The hospitals are full of Jesus’ who need a stranger stopping by just to spend 10-15 minutes with them during the holidays. There are also children there who would see any small toy as an extravagant gift, no matter what. There are families in countless waiting rooms that need a word of prayer for their loved ones. They will drink up your words of life like the offering from Heaven that they really are. There is a widow or widower you know who will probably spend Christmas home alone because no one asked them to join them, and they don’t want to bother anyone.

 
And then, as you quickly stop at a fast-food place for lunch, there will be a person sitting alone in a booth who looks like they are going through hell, because they really are. They might be dirty, maybe not look totally sane – but they will look hungry. They need food much worse than you do.

 
But again, it is easy to drive or simply pass by all these opportunities to find Jesus on His sacred holiday and not look for Him at all. We have our list, are checking it twice, and none of these versions of Jesus are on it.

 
Our enemy, Satan, does not want you to look for Jesus at all, anywhere, ever. It’s way too risky. They might reject you. They may not want to hear your prayer. The staff may ask you to leave. Other people are watching you. God may want you to actually give His Son a hug, but they are dirty and smell. You might wind up embarrassed or rejected in public just because you wanted to find Jesus.

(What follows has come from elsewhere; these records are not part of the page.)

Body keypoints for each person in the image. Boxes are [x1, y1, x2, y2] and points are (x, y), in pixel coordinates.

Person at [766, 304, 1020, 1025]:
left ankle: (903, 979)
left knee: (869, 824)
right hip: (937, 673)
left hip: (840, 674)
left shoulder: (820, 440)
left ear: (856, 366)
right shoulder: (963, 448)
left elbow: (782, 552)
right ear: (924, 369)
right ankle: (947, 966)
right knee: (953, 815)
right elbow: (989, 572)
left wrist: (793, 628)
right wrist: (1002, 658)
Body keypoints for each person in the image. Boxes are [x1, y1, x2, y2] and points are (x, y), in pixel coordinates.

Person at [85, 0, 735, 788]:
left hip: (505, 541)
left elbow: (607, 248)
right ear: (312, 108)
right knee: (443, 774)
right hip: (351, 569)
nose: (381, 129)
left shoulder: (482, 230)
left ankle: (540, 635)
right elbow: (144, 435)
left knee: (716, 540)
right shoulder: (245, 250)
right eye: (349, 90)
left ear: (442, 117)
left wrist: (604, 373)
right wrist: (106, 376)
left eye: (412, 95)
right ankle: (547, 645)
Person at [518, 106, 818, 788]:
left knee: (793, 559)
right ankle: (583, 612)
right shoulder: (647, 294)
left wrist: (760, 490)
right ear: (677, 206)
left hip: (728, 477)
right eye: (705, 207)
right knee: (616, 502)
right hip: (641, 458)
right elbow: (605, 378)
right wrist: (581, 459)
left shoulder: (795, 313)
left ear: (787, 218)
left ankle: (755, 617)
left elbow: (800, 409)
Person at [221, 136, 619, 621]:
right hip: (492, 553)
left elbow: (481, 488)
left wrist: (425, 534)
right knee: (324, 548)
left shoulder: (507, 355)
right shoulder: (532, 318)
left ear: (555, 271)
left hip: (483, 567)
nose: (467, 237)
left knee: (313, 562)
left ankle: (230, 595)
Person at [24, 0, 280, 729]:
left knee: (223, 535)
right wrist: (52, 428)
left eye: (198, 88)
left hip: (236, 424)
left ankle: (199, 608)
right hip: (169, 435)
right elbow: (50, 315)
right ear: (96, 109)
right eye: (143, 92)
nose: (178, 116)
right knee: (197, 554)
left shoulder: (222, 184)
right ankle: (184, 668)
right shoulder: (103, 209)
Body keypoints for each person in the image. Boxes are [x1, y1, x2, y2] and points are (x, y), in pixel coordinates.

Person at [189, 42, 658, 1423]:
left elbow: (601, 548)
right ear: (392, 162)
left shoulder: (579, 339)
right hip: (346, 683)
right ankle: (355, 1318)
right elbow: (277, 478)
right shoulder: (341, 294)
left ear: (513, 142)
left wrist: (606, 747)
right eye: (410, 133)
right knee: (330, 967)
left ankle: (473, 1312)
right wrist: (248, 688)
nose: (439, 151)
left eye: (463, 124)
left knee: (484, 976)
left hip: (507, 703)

And you barely have enough cash to check off your entire list to begin with.

 
But in the end, God promises to reward His obedient children. “The King will answer and say to them, ‘Truly I say to you, to the extent that you did it to one of these brothers of Mine, even the least of them, you did it to Me.’” (Matthew 25:40)

 
What does that really mean, beloved Christian? It means that you have the calling and the ability to go out today, this season, and this time of mutual distraction, find the Real Jesus, and present Him His gift from your hand to His. Our God has instructed each of His people in no uncertain terms that a gift, however small, given from the heart of our Righteous Father to His Son by your hand will not be forgotten by New Year’s Eve, but will be remembered throughout all the ages to come.